Why not encourage your children to bring in a tangerine or orange to school to exchange with a friend, or even another class? You could even distribute some of the fruits as snacks while teaching your Chinese New Year lesson, or whilst making these hanging paper citrus fruits (tutorial below).
- Cut a piece of A3/A4 orange construction paper in half. Fold each half in an accordion-style pattern.
- Align the ends of each accordion-folded piece of paper together and staple them in the middle so they are joined.
- Pull down the bottom of each side so it fans out and glue the sides together where they meet at the bottom. (You can also use sticky glue dots so you don’t have to wait for the glue to dry.) Do the same with the top of your orange.
- Now you have almost a circle, but with two spaces either side. Glue one side together, but leave the other open to add leaves.
- Using some folded green paper/card, draw and cut out a leaf shape. You should then have two matching leaves.
- Glue one leaf onto the open side of the orange.
- Cut a piece of brown yarn or string for hanging your orange. Tie it into a loop and glue the bottom onto the glued leaf.
- Glue the second green leaf on top of the yarn.
- Now glue the back of the second leaf to the orange side to finish your circle.
- Fold the edges of your green leaves down so they are more visible from the front and back.
- Now hang your New Year decoration!

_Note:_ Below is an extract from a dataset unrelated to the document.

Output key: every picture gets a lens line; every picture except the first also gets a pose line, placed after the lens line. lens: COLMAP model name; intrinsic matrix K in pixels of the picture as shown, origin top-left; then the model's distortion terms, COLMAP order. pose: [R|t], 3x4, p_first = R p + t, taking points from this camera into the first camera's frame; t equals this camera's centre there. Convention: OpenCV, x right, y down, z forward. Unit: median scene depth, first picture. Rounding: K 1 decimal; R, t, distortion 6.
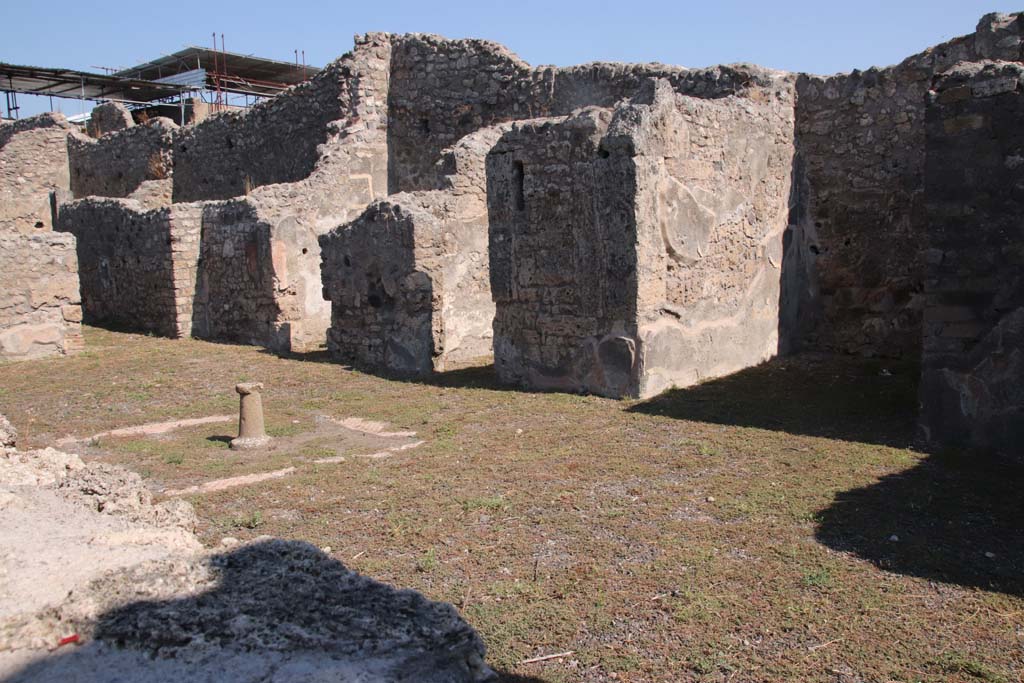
lens RADIAL K [[897.7, 0, 511.5], [0, 897.7, 342.1], [0, 0, 1]] dist [-0.010524, 0.004006]
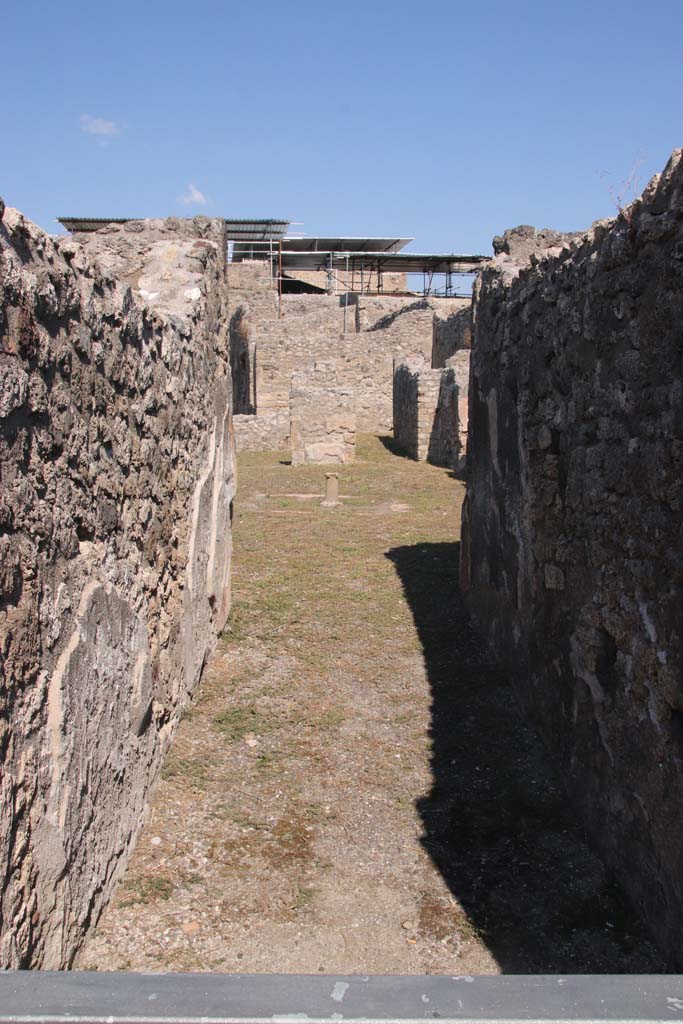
lens RADIAL K [[897.7, 0, 341.9], [0, 897.7, 510.0], [0, 0, 1]] dist [-0.010524, 0.004006]
pose [[0.770974, 0.113951, -0.626589, 0.471490], [-0.105090, 0.993138, 0.051306, 0.013176], [0.628136, 0.026293, 0.777659, -0.226757]]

You can make varying sizes to indicate both oranges and tangerines.
Tutorial & images originally from Buggy & Buddy.
Re-enact the zodiac story
The Chinese Zodiac story involves 12 animals and why they came to be in the order they are in in the Chinese calendar.

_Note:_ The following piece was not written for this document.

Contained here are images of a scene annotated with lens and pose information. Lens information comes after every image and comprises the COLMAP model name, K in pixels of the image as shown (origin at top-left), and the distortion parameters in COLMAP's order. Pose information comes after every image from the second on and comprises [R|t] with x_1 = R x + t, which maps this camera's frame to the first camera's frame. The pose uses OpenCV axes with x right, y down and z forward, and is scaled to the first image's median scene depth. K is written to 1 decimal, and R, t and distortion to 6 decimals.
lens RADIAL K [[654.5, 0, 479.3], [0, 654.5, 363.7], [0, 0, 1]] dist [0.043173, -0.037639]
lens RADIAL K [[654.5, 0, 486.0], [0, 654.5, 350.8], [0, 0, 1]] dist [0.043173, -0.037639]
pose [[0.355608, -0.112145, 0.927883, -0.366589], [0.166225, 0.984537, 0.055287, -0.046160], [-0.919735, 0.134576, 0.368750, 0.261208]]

Chinese children are often told the story of the Jade Emperor, who wanted a new way to measure time. He invited all of the animals to take part in a swimming race, and the first 12 animals across the river would each have a year of the Zodiac named after them.
The rat came first, after he convinced the ox to let him climb atop his back and carry him across the river. Once over the other side, he leapt onto the bank to finish first, followed closely by the diligent Ox.
They were later followed by the tiger, rabbit, dragon, horse, sheep/goat, monkey, dog and the pig/boar. This is the same order that the animals remain in the Chinese Zodiac today.
Begin by sharing the story of the Zodiac with your children at home or in class. Then, re-enact the story by allowing 12 children to role-play each animal, and have another be the Jade Emperor. You can have the children work as a class or in groups, and perform this to each other or as part of a Chinese New Year assembly. The children can also dress up or make their own animal masks as an extra activity.
Wear something red
Red is a main theme at Chinese New Year as it represents joy, good luck and fire, which was used to scare away spirits of bad fortune. Many Chinese people wear red and other brightly coloured clothes on New Year’s Day.
Why not invite your children to wear something red to school for Chinese New Year? This could be a scarf, hat, badge, headband, t-shirt or jumper.
Take the Chinese NY quiz
Finally – test your children’s Chinese New Year knowledge with our fun and friendly quiz! You could ask the children to participate individually, or split them into groups to exercise some team spirit.
The winning team could receive a themed prize – such as chocolate coins in a lucky red envelope or a a traditional treat like walnut cookies or sesame seed balls.